_Exercise objective_.
Only one stretch of the data below is needed. Output the lines from the one with "right elbow: (402, 289)" up to and including the one with "left eye: (450, 243)", exactly as they stand.

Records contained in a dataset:
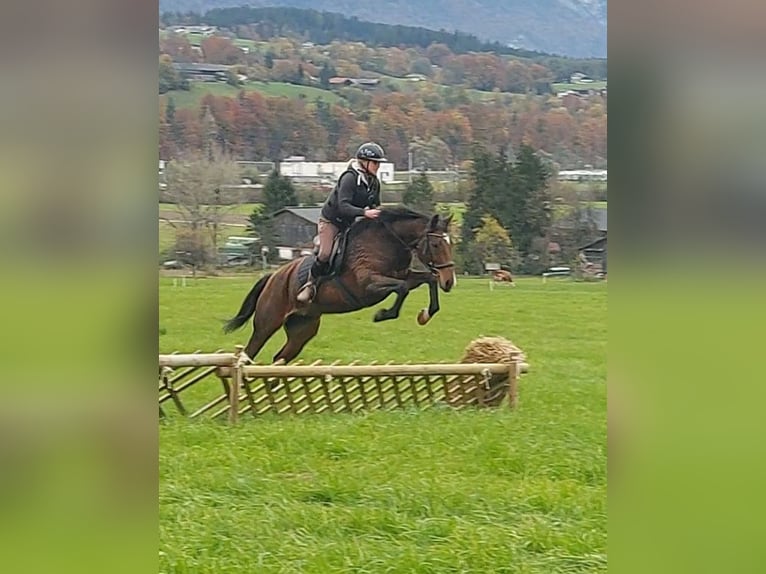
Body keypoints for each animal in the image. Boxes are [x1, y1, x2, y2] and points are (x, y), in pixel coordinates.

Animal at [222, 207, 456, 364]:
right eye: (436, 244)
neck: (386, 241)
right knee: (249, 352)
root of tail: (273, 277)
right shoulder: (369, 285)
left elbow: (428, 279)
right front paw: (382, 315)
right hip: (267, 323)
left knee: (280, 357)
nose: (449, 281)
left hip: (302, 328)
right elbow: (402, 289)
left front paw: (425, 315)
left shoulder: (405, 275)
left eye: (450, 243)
---
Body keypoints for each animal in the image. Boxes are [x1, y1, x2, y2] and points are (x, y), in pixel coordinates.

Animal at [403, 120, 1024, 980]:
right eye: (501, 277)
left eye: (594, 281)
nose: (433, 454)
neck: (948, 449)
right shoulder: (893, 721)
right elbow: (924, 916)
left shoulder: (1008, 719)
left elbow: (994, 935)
...
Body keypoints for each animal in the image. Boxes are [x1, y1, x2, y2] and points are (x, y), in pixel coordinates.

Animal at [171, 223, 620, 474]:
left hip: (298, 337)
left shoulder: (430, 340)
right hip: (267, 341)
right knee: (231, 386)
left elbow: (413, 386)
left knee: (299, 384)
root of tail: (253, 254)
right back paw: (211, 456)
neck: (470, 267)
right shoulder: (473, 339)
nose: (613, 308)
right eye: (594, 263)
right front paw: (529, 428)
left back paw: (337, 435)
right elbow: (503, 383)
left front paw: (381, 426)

_The answer_.
right elbow: (402, 289)
left front paw: (425, 315)
left shoulder: (405, 275)
left eye: (450, 243)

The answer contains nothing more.